How do I calculate/approximate chern number from band structure? I know this is a similar post to Calculate Chern number from band structure but it has not been answered for 3 years so I want to make a repost, sorry. I did not make the original post so please don't crucify me.
I am new to chern number, Berry curvature, Berry phase, Berry connection, and all that so please treat me like a baby in this region.
What (I think) I understand about chern number is that it is a calculation based on the Berry curvature, which basically means I need the wavefunction. However I do not have the wavefunction, I only have a Bogoliubov de Gennes hamiltonian which I diagonalize to plot the band structure with (many) specific momentum values.
How do I go about, step-by-step, to find the chern number of the bands?
 A: 
I am new to Chern number

Personally, I prefer to call it the Chern twisting number as Chern numbers measure intrinsic twisting, in the same way as the Riemann tensor measures intrinsic curvature. However, there is a real and complex version. The real version is called Stiefel-Whitney twisting numbers and the complex version is called Chern twisting numbers.
It's useful to have a simple example: take a ribbon and glue the ends with no twists and so we have a circular band with no twists. Then it's Steifel-Whitney number is zero as it has zero twists.
Now if we add a half-twist before gluing, then it's Stifel-Whitney number is one as there is one half-twist.
Thus it appears that if we add a full twist before gluing then its Stifel-Whitney number ought to be two as a full twist is made up of two half-twists. But in fact, the Stiefel-Whitney number is actually zero! So why is this?
This is because we are measuring intrinsic twisting and not extrinsic twisting. Intrinsically an ant crawling on a band with a full twist won't fimd any difference between this band and a band with no twists.
Thus in this case the Stifel-Whitney number can only take values one and zero.
Mathematicians says that the Stifel-Whitney twisting number is counting the number of twists of a line bundle over a circle. Hopefully this terminology explains itself given the example above.
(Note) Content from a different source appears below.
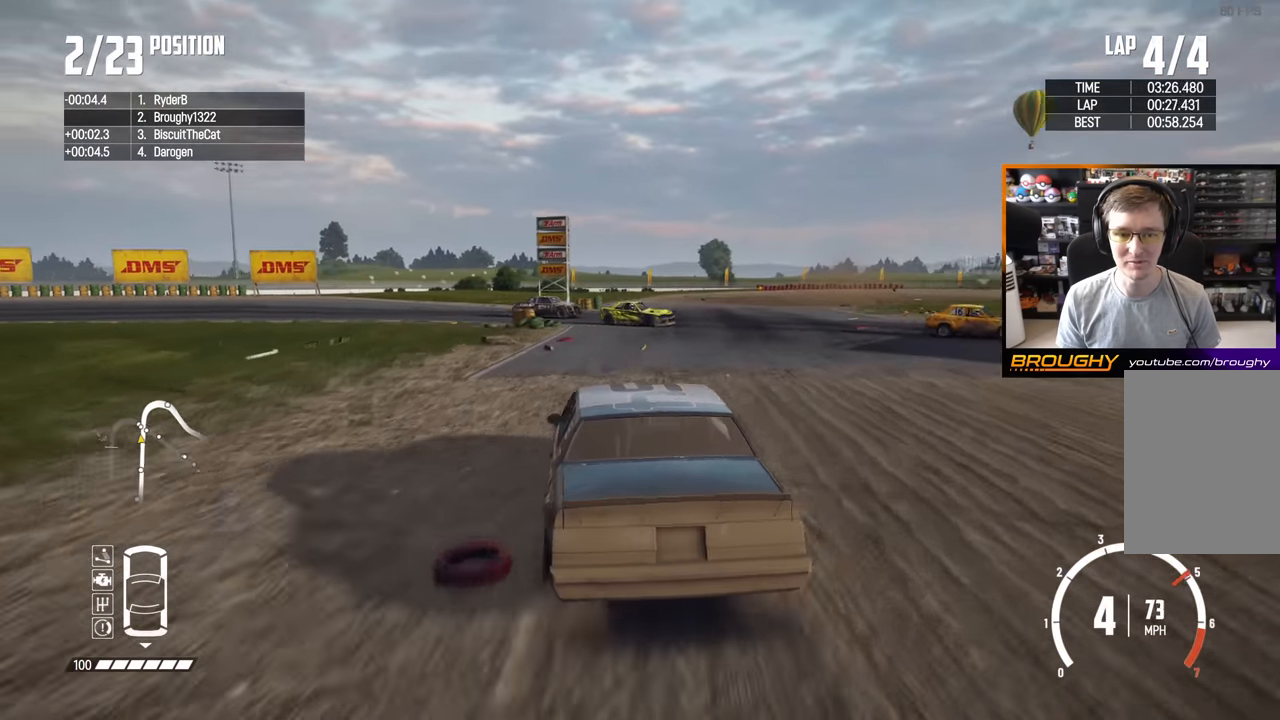
{"buttons": ["R2"], "left_stick": "right", "right_stick": "center", "events": []}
More generally, we see that a circle is a manifold, and the Stifel-Whitney twisting number measures the twisting of a line bundle over a manifolds. If two different line bundles over the same manifold have the same Stifel-Whitney twisting number then they are the same. Even more generally, seeing that a line is an example of a vector space, so Stiefel-Whitney twisting numbers measure the twisting of real 1d vector bundles over manifolds.
This generalises in two ways. We can have complex 1d vector bundles and we can have higher rank vector bundles. And of course we can have both.
Chern numbers measure the twists of a 1d complex vector bundle over any manifold. Whilst Stiefel-Whitney classes measure the twists of higher rank real vector bundles. Here we have more than one class and in fact we have as many as the rank of the bundle. Unfortunately, even if all the Stiefel-Whitney classes here are all the same, we need not have the same vector bundle. However, we do know that if they are different, then the vector bundles are different.
Finally, we see that Chern twisting classes measure the twisting of complex vector bundles over a manifold of any rank.